Les différents taux de TVA

> Le taux de TVA normal va passer de 19,6% à 20% le 1er janvier 2014.

> Le taux de TVA intermédiaire va passer de 7% à 10%.

> Le taux de TVA réduit sera maintenu à 5,5%, au lieu de 5% initialement prévu.

> Malgré tout: la TVA sur les travaux de rénovation thermique des logements et la construction et la rénovation de logements sociaux passe au taux réduit.

Les tickets de cinéma et l’importation des oeuvres d’art passent également au taux de 5,5%. Cette dernière mesure est compensée par un léger alourdissement de la taxation des plus-values sur la vente des oeuvres d’art.

> Le taux de la surtaxe de l’impôt sur les sociétés va passer de 5% à 10,7%. Elle ne s’appliquera qu’aux entreprises réalisant un chiffre d’affaires supérieur à 250 millions. La mesure doit rapporter 2,5 milliards d’euros à l’Etat, et remplace la taxe sur l’excédent brut d’exploitation (EBE), finalement abandonnée.
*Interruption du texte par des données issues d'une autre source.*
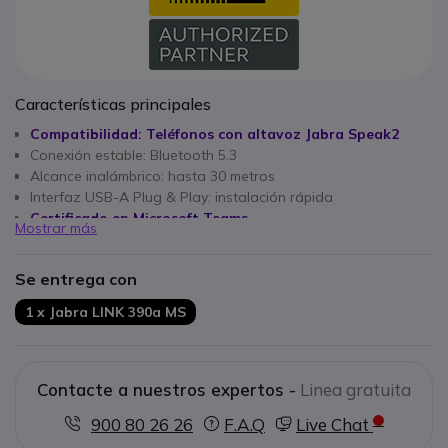
Características principales
Compatibilidad: Teléfonos con altavoz Jabra Speak2
Conexión estable: Bluetooth 5.3
Alcance inalámbrico: hasta 30 metros
Interfaz USB-A Plug & Play: instalación rápida
Certificado en Microsoft Teams
Mostrar más
Se entrega con
1 x Jabra LINK 390a MS
Contacte a nuestros expertos -
Linea gratuita
900 80 26 26
F.A.Q
Live Chat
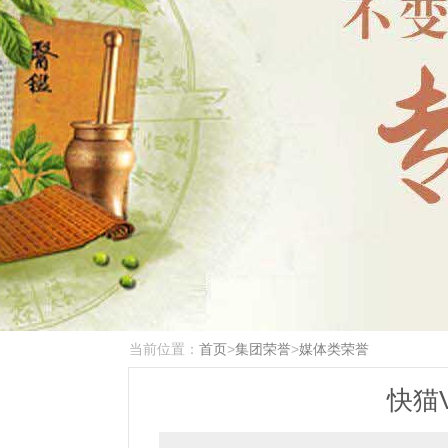
当前位置：
首页
>
集团荣誉
>
媒体类荣誉
快猫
> La taxe à 75% sera payée par les entreprises. Cette « contribution exceptionnelle de solidarité » est assise sur la fraction de la rémunération supérieure à un million d’euros versée par les entreprises à leurs cadres dirigeants. Elle s’appliquera pendant deux ans sur les rémunérations de 2013 et 2014. Elle concernera environ 470 entreprises et environ 1.000 dirigeants ou salariés. Le rendement attendu en année pleine serait de 210 millions d’euros.

> Le régime des plus-values de cessions de valeurs mobilières a été modifié. La taxation a été alignée sur le barème de l’impôt sur le revenu, avec des abattements augmentant avec la durée de détention des titres cédés. Ce qui devrait coûter 350 millions d’euros à l’Etat en 2014.

> Les entreprises vont bénéficier de 4% de baisse du coût du travail en 2014 via le CICE (crédit d’impôt compétitivité emploi), soit 10 milliards d’euros qui leur seront restitués par l’Etat.

> La contribution climat énergie: cette « taxe carbone » revisitée doit financer une baisse du coût du travail, notamment le Crédit d’impôt compétitivité. Il s’agira d’augmenter progressivement les taxes intérieures sur la consommation des produits énergétiques polluants, les TIC, en fonction de leurs émissions de CO2. La mesure doit rapporter 340 millions d’euros l’an prochain avant de monter en puissance.

> La dotation de l’Etat aux collectivités locales va diminuer d’1,5 milliard d’euros mais départements et régions vont pouvoir bénéficier d’un certain nombre de recettes fiscales supplémentaires, dont la possibilité d’augmenter les droits de mutation (pour les départements).

> Le plafond du crédit d’impôt dont peuvent bénéficier les tournages de films étrangers en France va passer de 10 à 20 millions d’euros. Ce relèvement ne pourra toutefois entrer en vigueur qu’après l’accord de la Commission européenne.